Problem statement:
Filter the records below down to lines containing "indexes".

Start of Block

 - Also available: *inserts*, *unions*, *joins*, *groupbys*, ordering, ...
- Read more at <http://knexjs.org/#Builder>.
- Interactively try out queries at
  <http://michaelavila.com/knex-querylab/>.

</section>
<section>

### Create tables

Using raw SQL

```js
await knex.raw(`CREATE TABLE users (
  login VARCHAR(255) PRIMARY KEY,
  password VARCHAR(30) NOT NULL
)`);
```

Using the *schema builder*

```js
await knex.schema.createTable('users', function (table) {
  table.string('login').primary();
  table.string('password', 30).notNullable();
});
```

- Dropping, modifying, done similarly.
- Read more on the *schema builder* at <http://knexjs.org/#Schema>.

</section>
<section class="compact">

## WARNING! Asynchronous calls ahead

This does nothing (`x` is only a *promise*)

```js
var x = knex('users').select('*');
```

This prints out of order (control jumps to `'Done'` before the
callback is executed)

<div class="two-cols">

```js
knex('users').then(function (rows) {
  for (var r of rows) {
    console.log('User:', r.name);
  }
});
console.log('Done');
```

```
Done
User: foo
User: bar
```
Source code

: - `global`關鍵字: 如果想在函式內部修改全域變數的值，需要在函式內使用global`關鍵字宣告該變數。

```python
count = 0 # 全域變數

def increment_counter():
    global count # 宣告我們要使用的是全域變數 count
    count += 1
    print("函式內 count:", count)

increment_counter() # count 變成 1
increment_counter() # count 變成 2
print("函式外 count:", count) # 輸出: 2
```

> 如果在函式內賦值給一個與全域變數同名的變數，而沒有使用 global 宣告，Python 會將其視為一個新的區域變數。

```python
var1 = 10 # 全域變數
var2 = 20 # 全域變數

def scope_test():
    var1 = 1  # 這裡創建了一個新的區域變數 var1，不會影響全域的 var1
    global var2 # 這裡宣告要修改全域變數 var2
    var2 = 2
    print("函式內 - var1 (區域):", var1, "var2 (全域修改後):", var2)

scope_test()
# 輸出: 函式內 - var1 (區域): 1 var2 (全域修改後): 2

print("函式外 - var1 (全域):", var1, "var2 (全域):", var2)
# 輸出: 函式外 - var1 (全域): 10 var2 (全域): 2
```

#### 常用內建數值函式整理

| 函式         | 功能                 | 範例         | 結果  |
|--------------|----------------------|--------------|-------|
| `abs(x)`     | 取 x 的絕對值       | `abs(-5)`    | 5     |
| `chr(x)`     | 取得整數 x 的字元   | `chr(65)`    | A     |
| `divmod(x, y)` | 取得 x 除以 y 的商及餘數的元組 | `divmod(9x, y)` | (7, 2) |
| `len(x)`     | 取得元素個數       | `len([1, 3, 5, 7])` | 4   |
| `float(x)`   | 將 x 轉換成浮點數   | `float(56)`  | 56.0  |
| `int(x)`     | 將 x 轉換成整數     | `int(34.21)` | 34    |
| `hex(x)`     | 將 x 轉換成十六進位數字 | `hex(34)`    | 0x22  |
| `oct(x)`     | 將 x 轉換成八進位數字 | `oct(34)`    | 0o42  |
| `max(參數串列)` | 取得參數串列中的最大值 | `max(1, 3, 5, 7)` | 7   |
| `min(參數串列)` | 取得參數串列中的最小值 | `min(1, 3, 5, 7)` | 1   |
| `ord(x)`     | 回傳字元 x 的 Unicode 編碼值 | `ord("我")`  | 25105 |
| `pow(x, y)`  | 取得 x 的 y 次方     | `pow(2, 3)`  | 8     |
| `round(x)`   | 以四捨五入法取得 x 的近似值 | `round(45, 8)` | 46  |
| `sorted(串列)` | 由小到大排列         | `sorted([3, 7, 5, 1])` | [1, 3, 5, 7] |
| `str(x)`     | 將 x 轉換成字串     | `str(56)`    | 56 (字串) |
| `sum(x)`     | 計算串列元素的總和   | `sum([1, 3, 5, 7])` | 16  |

End of Block
Start of Block

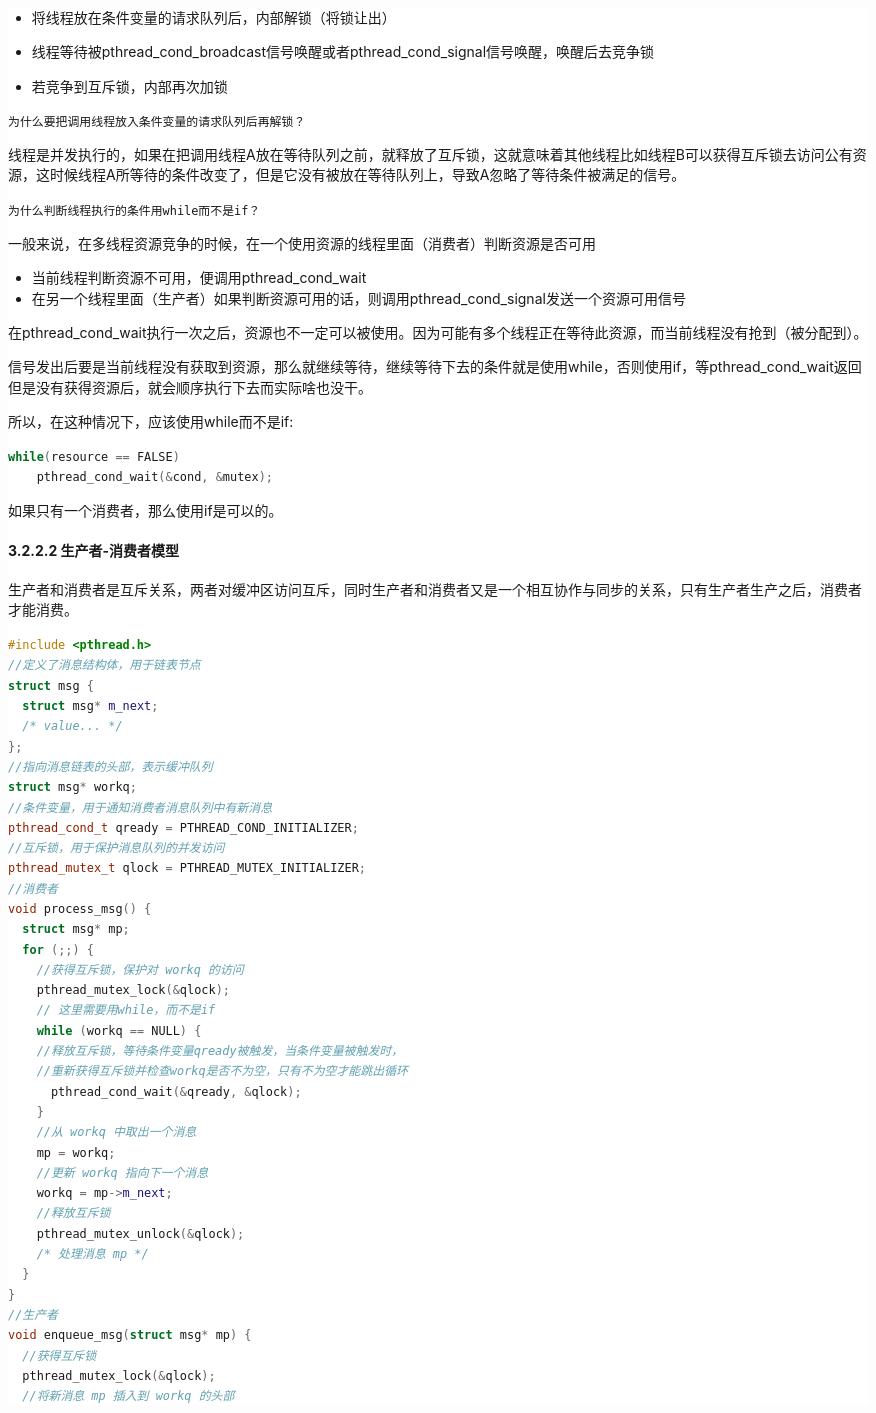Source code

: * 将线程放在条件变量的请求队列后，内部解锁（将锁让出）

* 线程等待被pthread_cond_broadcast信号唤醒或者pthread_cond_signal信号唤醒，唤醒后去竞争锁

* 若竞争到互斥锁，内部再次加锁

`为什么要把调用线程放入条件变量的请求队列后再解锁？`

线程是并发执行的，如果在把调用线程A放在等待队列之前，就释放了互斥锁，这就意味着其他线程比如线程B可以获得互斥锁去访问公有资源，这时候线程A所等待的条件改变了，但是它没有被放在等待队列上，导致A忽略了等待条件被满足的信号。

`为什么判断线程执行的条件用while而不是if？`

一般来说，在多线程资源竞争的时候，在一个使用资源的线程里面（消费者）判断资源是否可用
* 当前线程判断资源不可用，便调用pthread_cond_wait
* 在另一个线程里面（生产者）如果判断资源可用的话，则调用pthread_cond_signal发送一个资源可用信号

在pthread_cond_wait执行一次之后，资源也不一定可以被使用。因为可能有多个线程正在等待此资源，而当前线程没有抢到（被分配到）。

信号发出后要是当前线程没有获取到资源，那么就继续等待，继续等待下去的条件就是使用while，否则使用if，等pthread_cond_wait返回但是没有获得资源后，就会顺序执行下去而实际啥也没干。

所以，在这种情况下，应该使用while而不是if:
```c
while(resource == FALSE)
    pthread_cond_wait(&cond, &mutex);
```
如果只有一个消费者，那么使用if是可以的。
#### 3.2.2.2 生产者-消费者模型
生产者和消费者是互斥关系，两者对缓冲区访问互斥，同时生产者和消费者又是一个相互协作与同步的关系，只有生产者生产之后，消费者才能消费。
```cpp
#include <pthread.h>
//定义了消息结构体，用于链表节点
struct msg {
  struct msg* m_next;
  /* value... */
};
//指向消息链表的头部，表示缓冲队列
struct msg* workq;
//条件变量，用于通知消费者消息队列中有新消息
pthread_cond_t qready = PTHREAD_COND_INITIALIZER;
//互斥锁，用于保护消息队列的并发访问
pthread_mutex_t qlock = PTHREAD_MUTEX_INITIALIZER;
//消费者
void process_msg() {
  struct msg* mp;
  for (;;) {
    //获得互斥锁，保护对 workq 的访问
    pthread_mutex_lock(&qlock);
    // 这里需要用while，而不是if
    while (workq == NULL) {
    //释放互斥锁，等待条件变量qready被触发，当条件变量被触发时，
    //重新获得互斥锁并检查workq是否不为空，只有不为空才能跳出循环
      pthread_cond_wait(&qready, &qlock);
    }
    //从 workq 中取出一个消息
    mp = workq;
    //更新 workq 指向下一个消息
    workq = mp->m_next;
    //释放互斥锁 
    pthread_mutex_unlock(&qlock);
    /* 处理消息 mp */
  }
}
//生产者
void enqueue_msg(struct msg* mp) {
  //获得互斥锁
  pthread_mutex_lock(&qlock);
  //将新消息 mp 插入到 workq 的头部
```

End of Block
Start of Block

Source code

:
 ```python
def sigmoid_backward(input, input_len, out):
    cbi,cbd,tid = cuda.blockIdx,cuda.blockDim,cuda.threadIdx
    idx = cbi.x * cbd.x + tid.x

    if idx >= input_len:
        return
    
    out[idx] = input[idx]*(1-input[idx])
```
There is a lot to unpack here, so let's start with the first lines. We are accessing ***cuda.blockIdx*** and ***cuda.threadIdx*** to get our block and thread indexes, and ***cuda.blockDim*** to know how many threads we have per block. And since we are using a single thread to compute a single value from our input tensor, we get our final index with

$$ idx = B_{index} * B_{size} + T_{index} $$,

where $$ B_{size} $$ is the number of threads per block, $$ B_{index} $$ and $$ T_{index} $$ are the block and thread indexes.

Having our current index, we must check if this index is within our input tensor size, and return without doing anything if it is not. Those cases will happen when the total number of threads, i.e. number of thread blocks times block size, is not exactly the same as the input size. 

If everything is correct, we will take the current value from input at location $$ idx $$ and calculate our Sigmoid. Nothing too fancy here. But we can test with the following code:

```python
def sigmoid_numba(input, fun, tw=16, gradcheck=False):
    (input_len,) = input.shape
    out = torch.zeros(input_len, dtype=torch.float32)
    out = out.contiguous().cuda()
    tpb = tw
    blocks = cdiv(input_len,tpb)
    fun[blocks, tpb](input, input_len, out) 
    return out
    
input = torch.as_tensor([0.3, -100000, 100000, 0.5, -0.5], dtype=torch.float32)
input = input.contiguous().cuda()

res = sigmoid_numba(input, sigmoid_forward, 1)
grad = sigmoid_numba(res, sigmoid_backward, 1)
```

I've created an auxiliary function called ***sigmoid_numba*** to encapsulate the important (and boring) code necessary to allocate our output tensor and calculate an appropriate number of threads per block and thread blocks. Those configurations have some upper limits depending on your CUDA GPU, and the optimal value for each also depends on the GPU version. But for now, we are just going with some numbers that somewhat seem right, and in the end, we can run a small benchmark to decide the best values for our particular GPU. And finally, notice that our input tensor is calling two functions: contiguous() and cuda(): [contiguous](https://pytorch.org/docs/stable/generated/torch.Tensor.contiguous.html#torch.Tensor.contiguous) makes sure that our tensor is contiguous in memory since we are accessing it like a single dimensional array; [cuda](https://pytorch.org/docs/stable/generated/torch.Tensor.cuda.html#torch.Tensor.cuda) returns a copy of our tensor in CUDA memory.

End of Block

Exercise answer:
There is a lot to unpack here, so let's start with the first lines. We are accessing ***cuda.blockIdx*** and ***cuda.threadIdx*** to get our block and thread indexes, and ***cuda.blockDim*** to know how many threads we have per block. And since we are using a single thread to compute a single value from our input tensor, we get our final index with
where $$ B_{size} $$ is the number of threads per block, $$ B_{index} $$ and $$ T_{index} $$ are the block and thread indexes.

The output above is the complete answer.